I‘m having a difficult time turning my attention to anything light or funny right now. I’ve begun three different posts in the last few days and deleted them all. I want to tell you local stories and interesting observations that might otherwise be funny, but knowing there are children in Haiti trapped and dying and waiting for help too slow in coming – I can’t shake it.
The stories and images on CNN and elsewhere have burned through my skin and marked me. I hug The Perfect Grandson too tightly at times and kiss his fat little cheeks until he has to push me away. I don’t care. I have the luxury of knowing where he is and that he’s not hungry or alone in the dark. Or worse.
The thing is, I’m taking this tragedy personally. Many people just as removed from the earthquake as I am are feeling the same. Empathy isn’t a tap that turns cleanly off and I guess it shouldn’t be. Loving and aching for people we don’t know in places we’ve never visited should not be difficult. Something in our DNA must connect us all, like twins who feel each other’s pain, simply because we are human.
It’s the sense of helplessness that’s haunting me right now.
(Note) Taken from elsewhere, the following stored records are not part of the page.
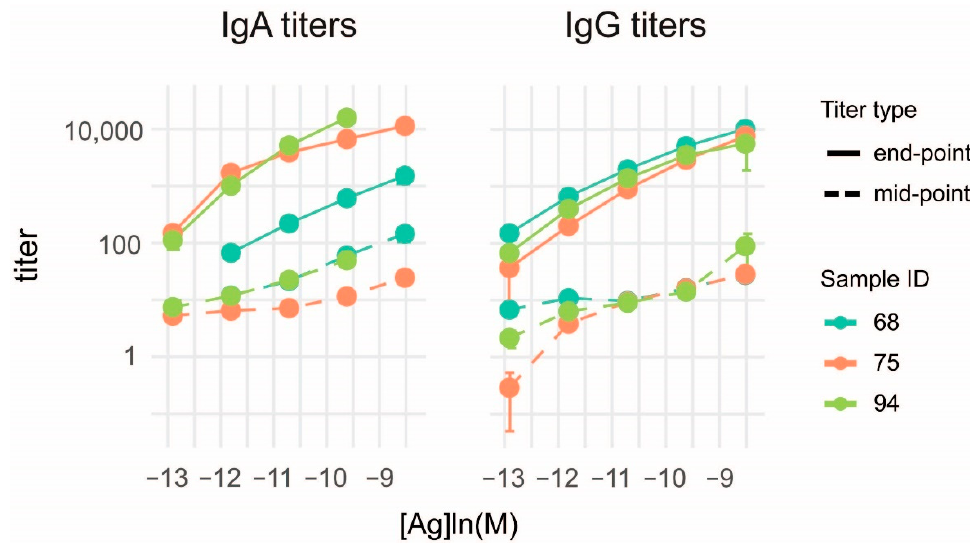
Figure 3. Comparative characterization of serum antibody binding. Using the values of the param- eters obtained by curve fitting, calculated thermodynamic activity coefficient distributions are com- parable not only for ( A ) serum samples but also for ( B ) distinct antibody classes. Results shown in Figure 2 were used for the generation of normalized comparisons. Bar charts ( C ) show mean d and x i values, and 95% confidence intervals as whiskers.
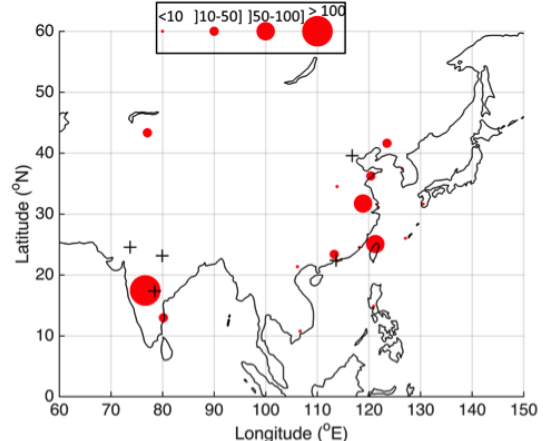
Figure 3. In red and scaled to number of observations: location of the MOZAIC/IAGOS flight data at the different airports in our study domain and period. The “ + ” sign locations corresponds to the ground stations used in Sect. 4 for the year 2011.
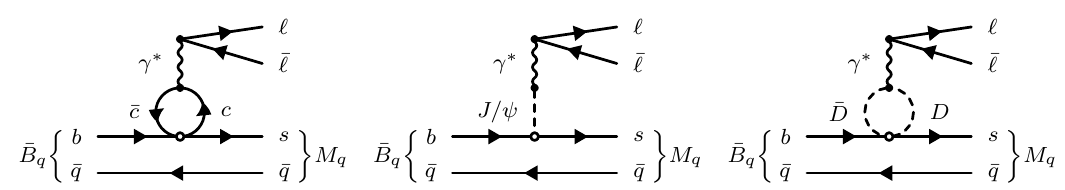
Figure 1 . Sketch of the pollution of b → s‘‘ processes by hadronic intermediate states. Here ¯ M q = K ( ∗ ) , φ, . . . denotes a meson with quark content ¯ qs . On the left we show the partonic representation; in the middle and on the right we show possible hadronisations of the partonic picture. The unfilled circle represents an insertion of an (¯ sc )(¯ cb ) WET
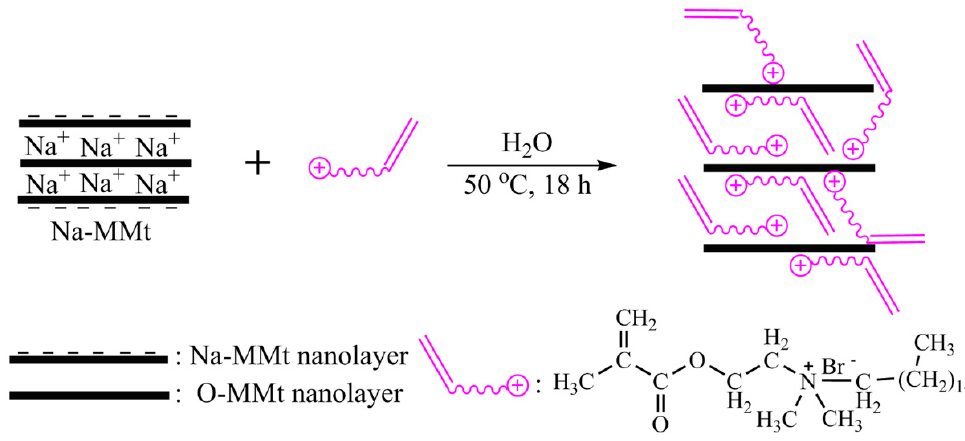
Figure 2. Preparation of the O-MMt intermediate.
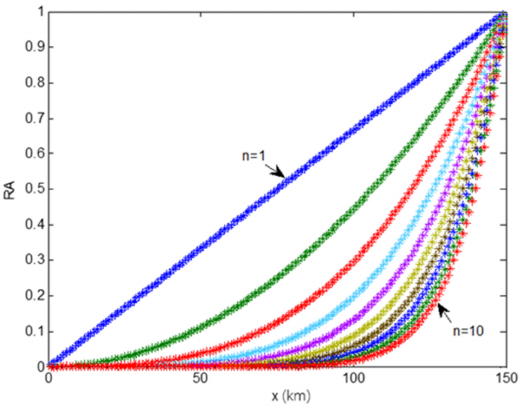
Figure 1. The plot of RA ( x ) at Q = 150, n = 1, . . . ,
There are things to be done and very few time-sensitive ways to make them happen in Haiti. I’ve given money. Past that, I’m just some grandmother sitting in a chair watching the news. I’d rather be clawing at concrete, bare-handed and bleeding.
CNN has a list of emergency relief groups who need your donations. You can also donate $10 via text to the American Red Cross. Simply text “Haiti” to 90999. Giving in this time of anguish is the most and the least we can do.